<<<<

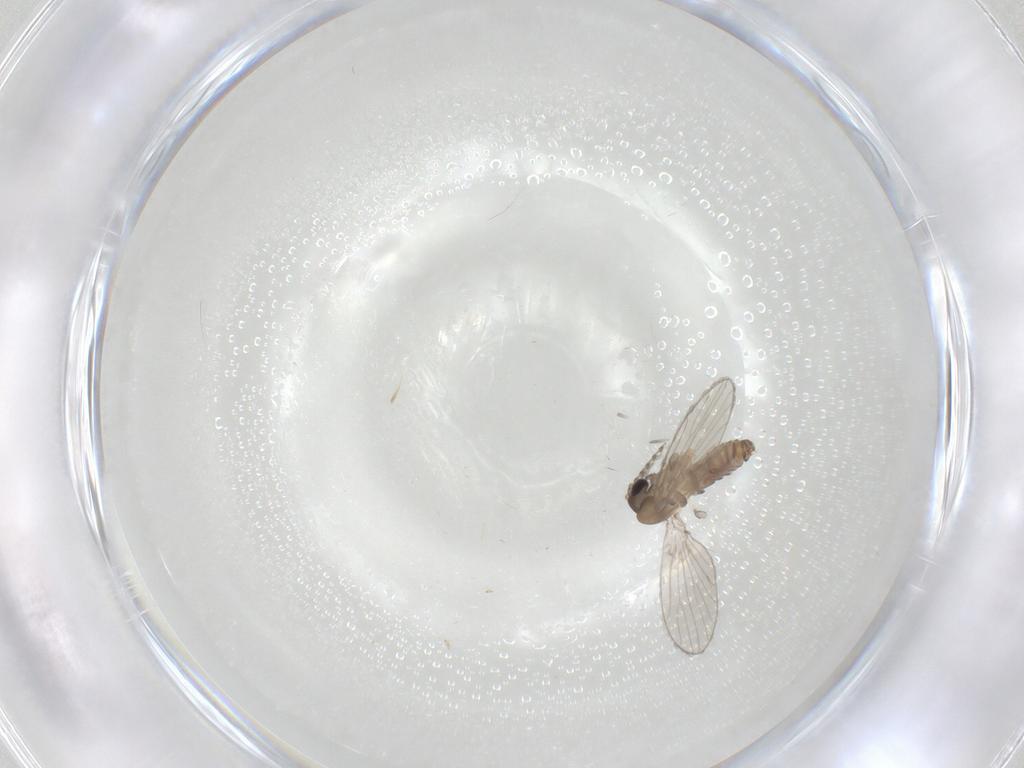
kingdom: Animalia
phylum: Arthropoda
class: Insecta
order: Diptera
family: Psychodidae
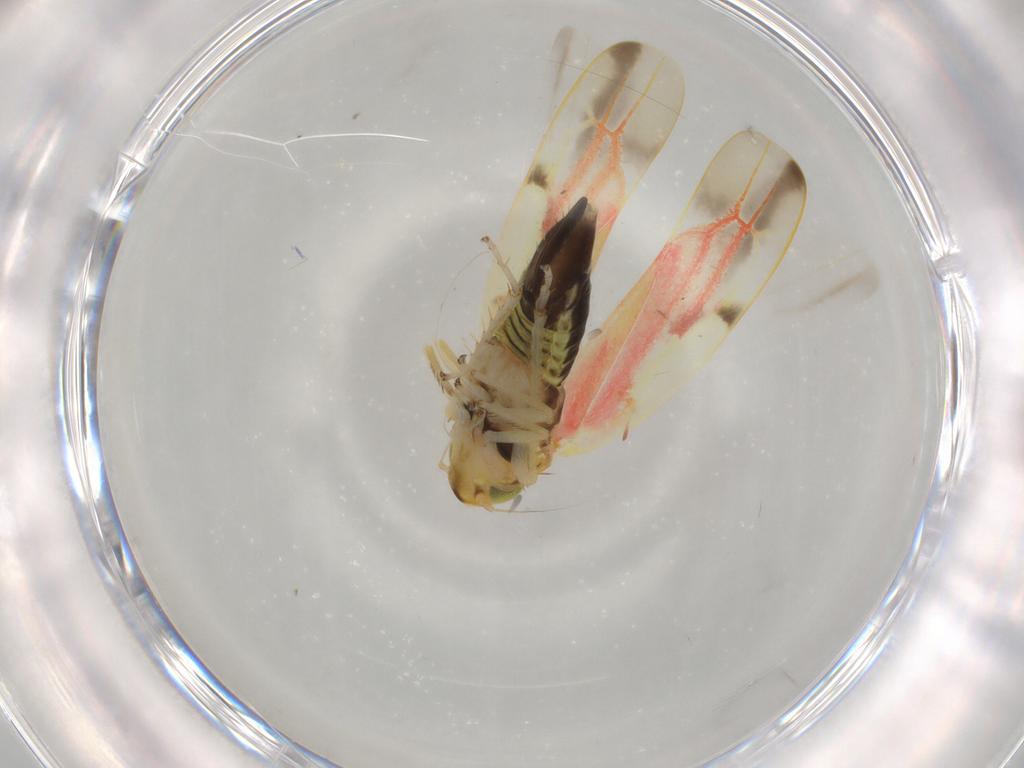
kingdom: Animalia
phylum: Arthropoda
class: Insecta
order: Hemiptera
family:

>>>>

The problem ->
Can you update all the records above so that each "phylum" becomes "division" with nothing else changed, and leave the pictures out of your answer?

In response ->
kingdom: Animalia
division: Arthropoda
class: Insecta
order: Diptera
family: Psychodidae
kingdom: Animalia
division: Arthropoda
class: Insecta
order: Hemiptera
family:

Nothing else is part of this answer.